* Records *
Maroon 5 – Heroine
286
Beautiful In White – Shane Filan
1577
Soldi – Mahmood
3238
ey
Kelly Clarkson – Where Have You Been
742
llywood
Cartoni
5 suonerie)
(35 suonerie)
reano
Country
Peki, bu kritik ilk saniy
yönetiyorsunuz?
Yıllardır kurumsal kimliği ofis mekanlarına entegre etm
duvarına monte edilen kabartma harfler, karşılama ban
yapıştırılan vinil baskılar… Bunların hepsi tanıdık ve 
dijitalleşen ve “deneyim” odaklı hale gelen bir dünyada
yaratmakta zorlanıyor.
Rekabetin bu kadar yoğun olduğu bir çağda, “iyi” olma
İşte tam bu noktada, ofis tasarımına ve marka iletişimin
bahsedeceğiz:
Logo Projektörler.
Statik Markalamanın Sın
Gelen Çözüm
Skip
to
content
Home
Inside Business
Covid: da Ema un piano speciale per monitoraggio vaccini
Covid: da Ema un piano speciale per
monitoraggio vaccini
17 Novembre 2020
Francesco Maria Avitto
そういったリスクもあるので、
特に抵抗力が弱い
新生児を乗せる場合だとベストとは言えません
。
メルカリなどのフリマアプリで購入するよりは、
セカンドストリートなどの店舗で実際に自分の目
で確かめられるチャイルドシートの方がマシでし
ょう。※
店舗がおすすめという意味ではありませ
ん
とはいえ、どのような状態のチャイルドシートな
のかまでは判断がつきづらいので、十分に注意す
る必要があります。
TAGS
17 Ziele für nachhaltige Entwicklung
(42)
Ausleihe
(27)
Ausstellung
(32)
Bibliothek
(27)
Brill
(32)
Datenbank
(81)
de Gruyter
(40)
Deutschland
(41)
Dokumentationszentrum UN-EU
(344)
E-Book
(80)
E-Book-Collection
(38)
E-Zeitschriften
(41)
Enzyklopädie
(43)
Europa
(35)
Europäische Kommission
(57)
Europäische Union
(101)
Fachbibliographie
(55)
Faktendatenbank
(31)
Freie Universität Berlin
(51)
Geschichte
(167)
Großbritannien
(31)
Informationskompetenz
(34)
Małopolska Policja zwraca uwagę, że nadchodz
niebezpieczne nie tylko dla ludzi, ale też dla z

* The task *
Search each line of the listing for the word "speciale", then state how many lines contain it and nothing else.

* Your response *
2